Delta Air Lines is still flying at Dallas’s Love Field, despite having lost access to the Southwest Airlines gate the carrier was using temporarily. That gate access was granted after the October repeal of the Wright Amendment left Delta without gates to operate from. Southwest shared with Delta but that agreement was necessarily time-limited as Southwest increased flights earlier this week and needed the gate space back to handle the increased operations. This time around Delta is sharing with United Airlines; the two companies came to an agreement on Wednesday to allow for five daily flights by Delta at one of the two United gates for the next 180 days.
“We have entered into a commercial agreement to voluntarily provide Delta access to our gate at Love Field,” says United Airlines spokesman Luke Punzenberger. “We will continue managing our flights and gates at the airport in the best interests of our customers.”

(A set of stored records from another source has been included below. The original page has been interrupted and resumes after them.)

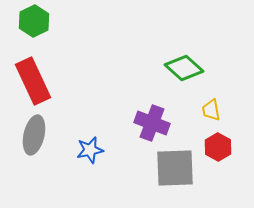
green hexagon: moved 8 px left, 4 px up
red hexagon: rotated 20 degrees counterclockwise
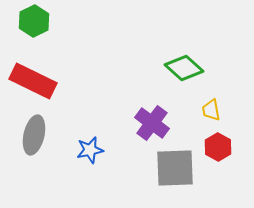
red rectangle: rotated 39 degrees counterclockwise
purple cross: rotated 16 degrees clockwise
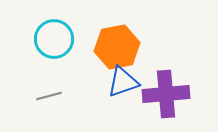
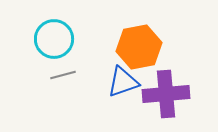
orange hexagon: moved 22 px right
gray line: moved 14 px right, 21 px up
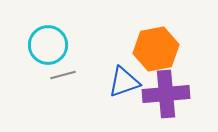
cyan circle: moved 6 px left, 6 px down
orange hexagon: moved 17 px right, 2 px down
blue triangle: moved 1 px right
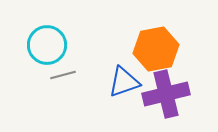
cyan circle: moved 1 px left
purple cross: rotated 9 degrees counterclockwise
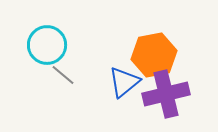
orange hexagon: moved 2 px left, 6 px down
gray line: rotated 55 degrees clockwise
blue triangle: rotated 20 degrees counterclockwise
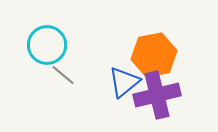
purple cross: moved 9 px left, 1 px down
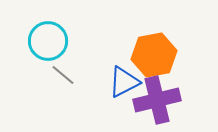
cyan circle: moved 1 px right, 4 px up
blue triangle: rotated 12 degrees clockwise
purple cross: moved 5 px down
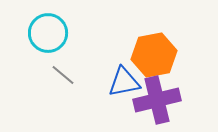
cyan circle: moved 8 px up
blue triangle: rotated 16 degrees clockwise
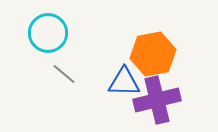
orange hexagon: moved 1 px left, 1 px up
gray line: moved 1 px right, 1 px up
blue triangle: rotated 12 degrees clockwise
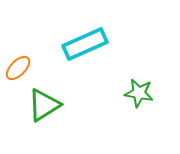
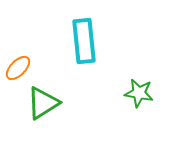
cyan rectangle: moved 1 px left, 3 px up; rotated 72 degrees counterclockwise
green triangle: moved 1 px left, 2 px up
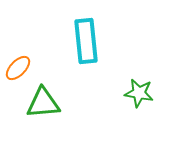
cyan rectangle: moved 2 px right
green triangle: rotated 27 degrees clockwise
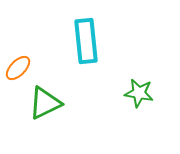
green triangle: moved 2 px right; rotated 21 degrees counterclockwise
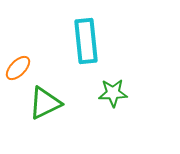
green star: moved 26 px left; rotated 12 degrees counterclockwise
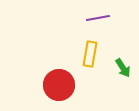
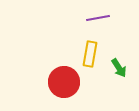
green arrow: moved 4 px left
red circle: moved 5 px right, 3 px up
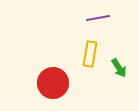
red circle: moved 11 px left, 1 px down
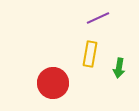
purple line: rotated 15 degrees counterclockwise
green arrow: rotated 42 degrees clockwise
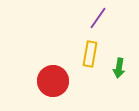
purple line: rotated 30 degrees counterclockwise
red circle: moved 2 px up
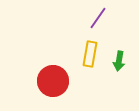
green arrow: moved 7 px up
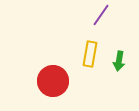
purple line: moved 3 px right, 3 px up
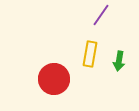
red circle: moved 1 px right, 2 px up
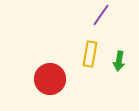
red circle: moved 4 px left
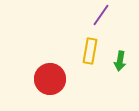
yellow rectangle: moved 3 px up
green arrow: moved 1 px right
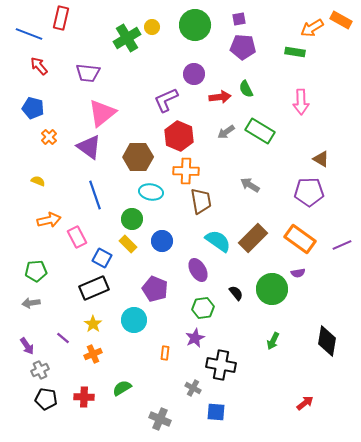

Technically the city’s aviation authority did nothing but “facilitate” the discussions because the negotiations never reached an impasse according to Mark Duebner, Dallas’s Director of Aviation. Should such an impasse come to pass the city could step in, but only if it believes the gates are not being reasonably used. United’s schedule certainly could be more aggressive in terms of gate usage but, at least for now, that’s not an issue since Delta is willing to pay for access at a rate which United found acceptable.